● TASK OBJECTIVE
Search the listing for the string "center". Copy every line that has it.

● SOURCE MATERIAL

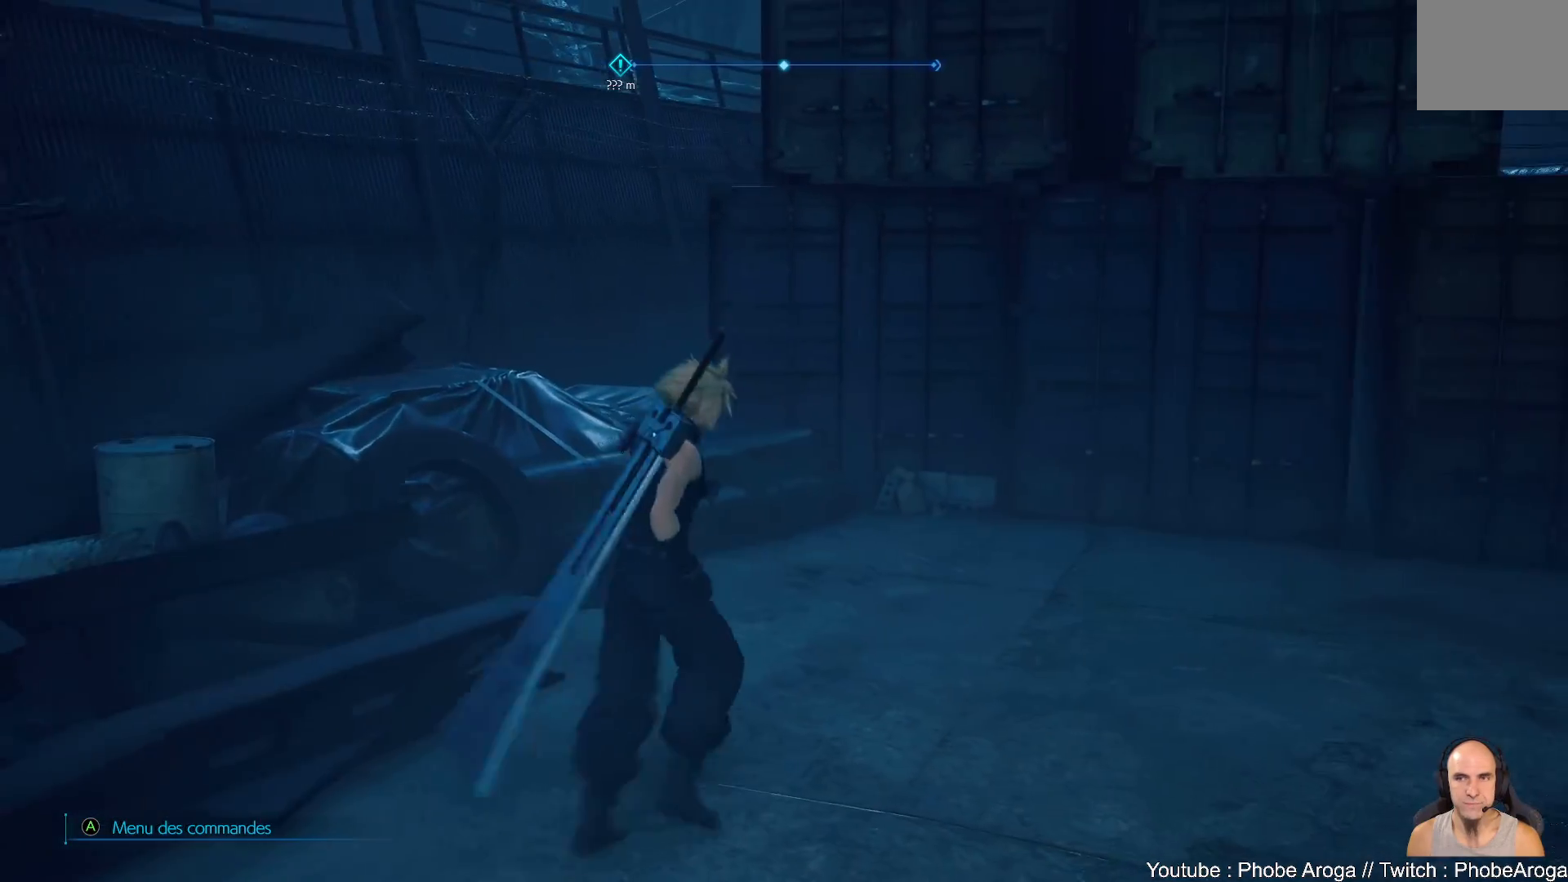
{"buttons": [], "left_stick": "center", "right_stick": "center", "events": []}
---
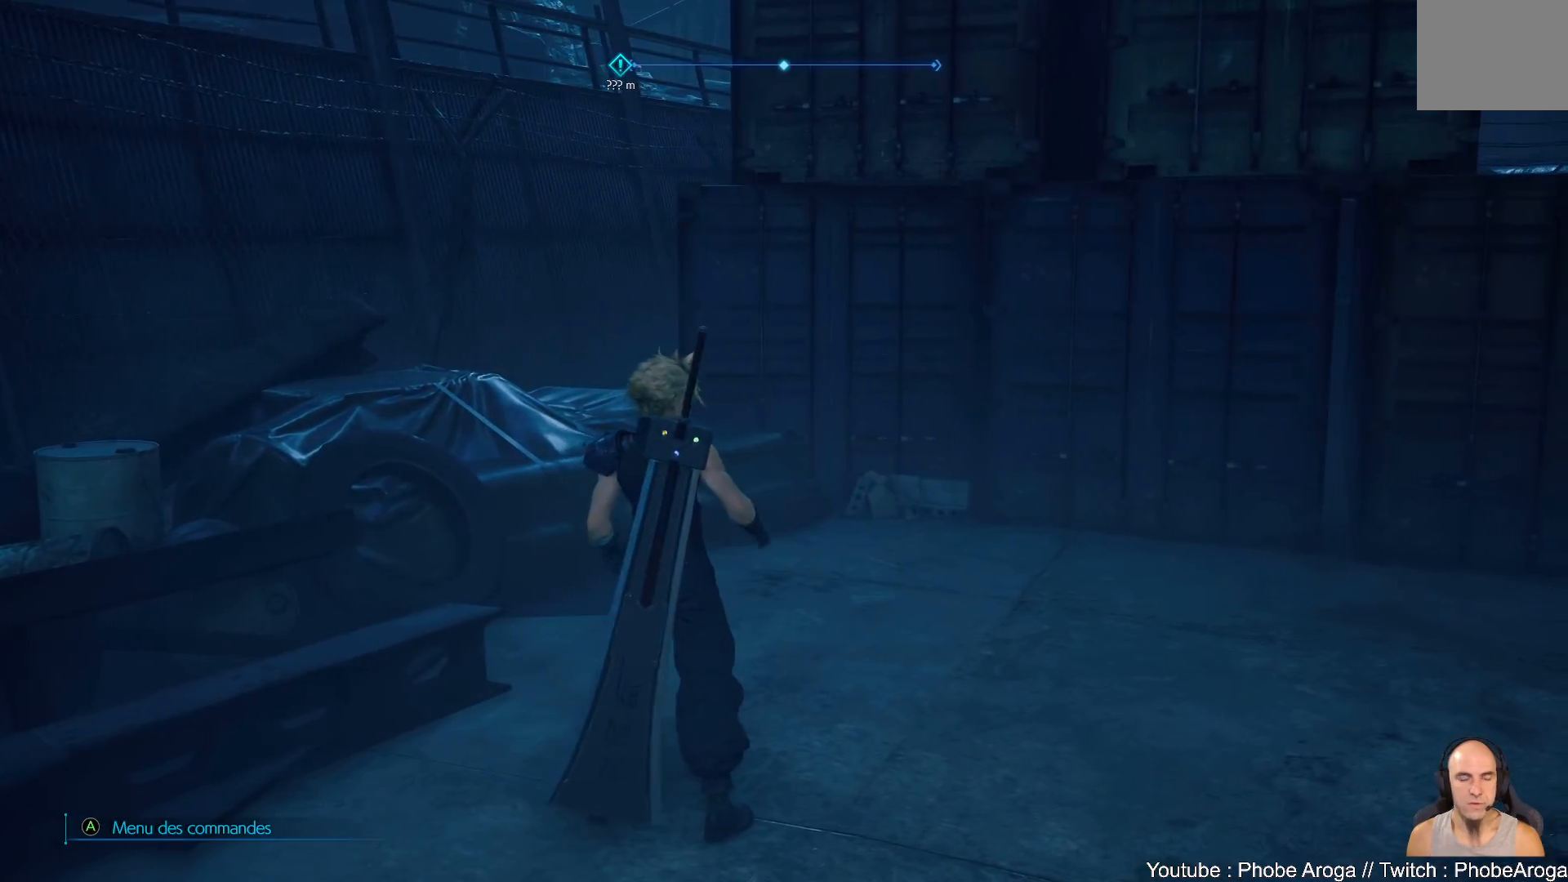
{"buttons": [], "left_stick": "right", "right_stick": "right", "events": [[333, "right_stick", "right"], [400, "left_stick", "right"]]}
==
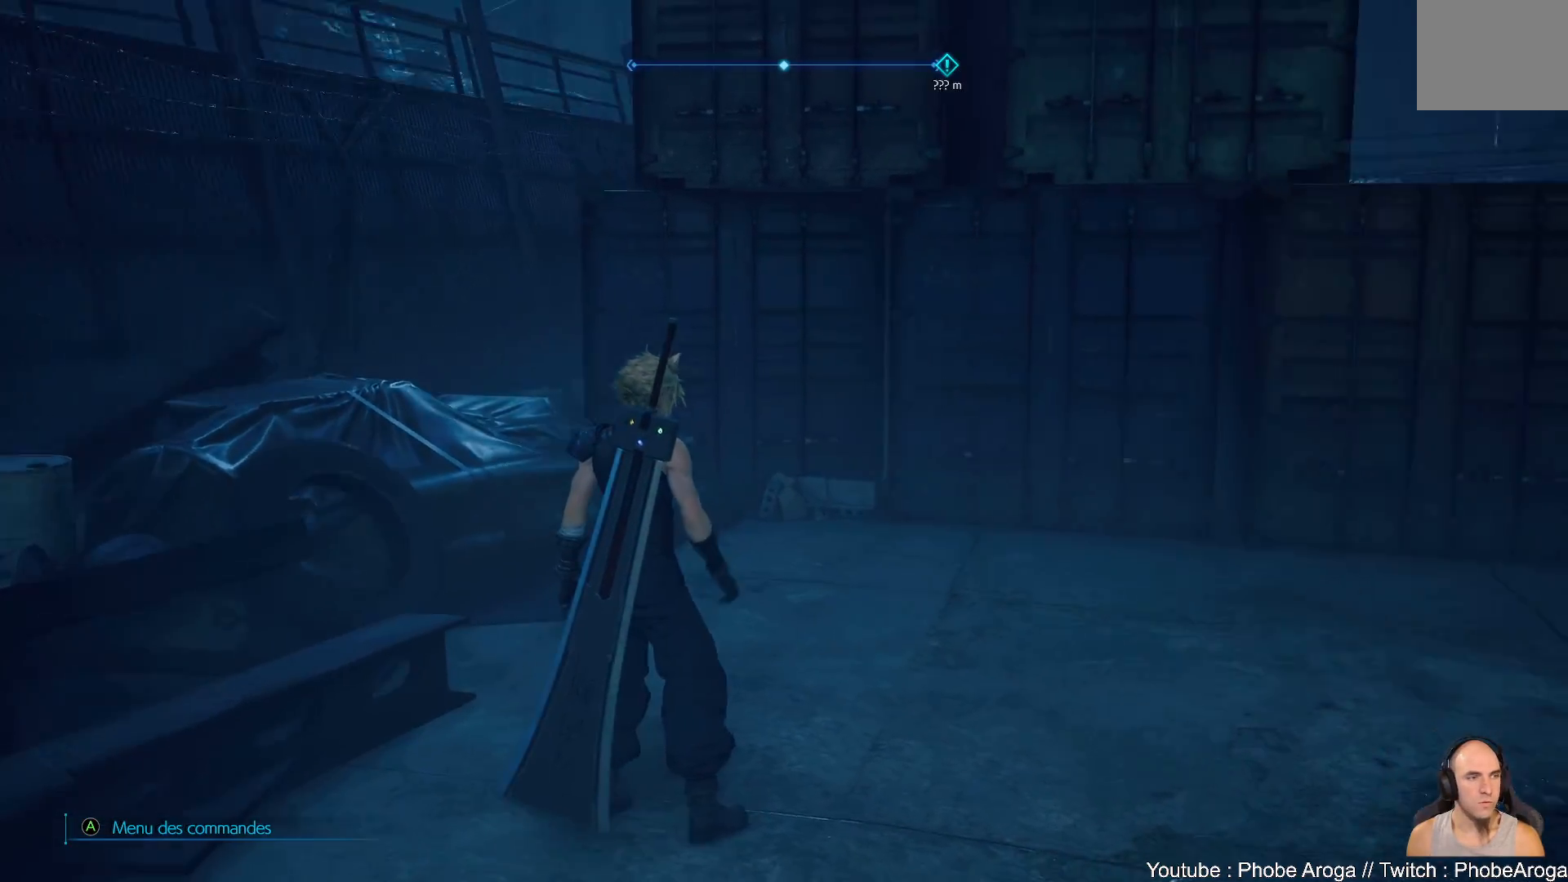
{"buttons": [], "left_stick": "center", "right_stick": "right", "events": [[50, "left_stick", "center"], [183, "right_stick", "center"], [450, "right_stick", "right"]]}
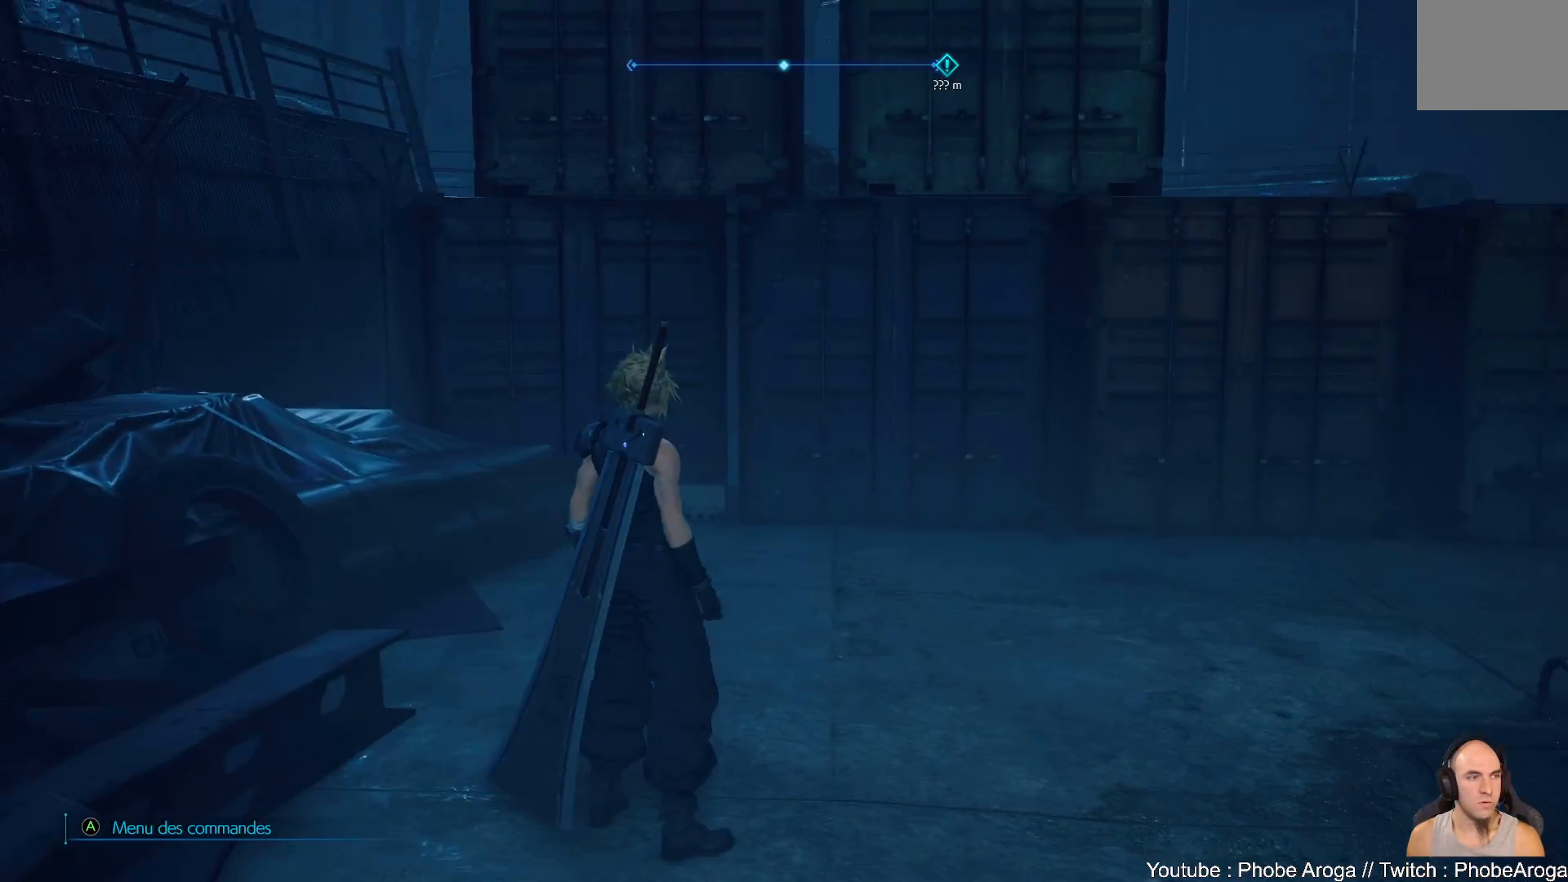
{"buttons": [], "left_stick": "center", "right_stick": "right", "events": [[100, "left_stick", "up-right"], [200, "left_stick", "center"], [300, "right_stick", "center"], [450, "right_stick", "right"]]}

● YOUR SOLUTION
{"buttons": [], "left_stick": "center", "right_stick": "center", "events": []}
{"buttons": [], "left_stick": "center", "right_stick": "right", "events": [[50, "left_stick", "center"], [183, "right_stick", "center"], [450, "right_stick", "right"]]}
{"buttons": [], "left_stick": "center", "right_stick": "right", "events": [[100, "left_stick", "up-right"], [200, "left_stick", "center"], [300, "right_stick", "center"], [450, "right_stick", "right"]]}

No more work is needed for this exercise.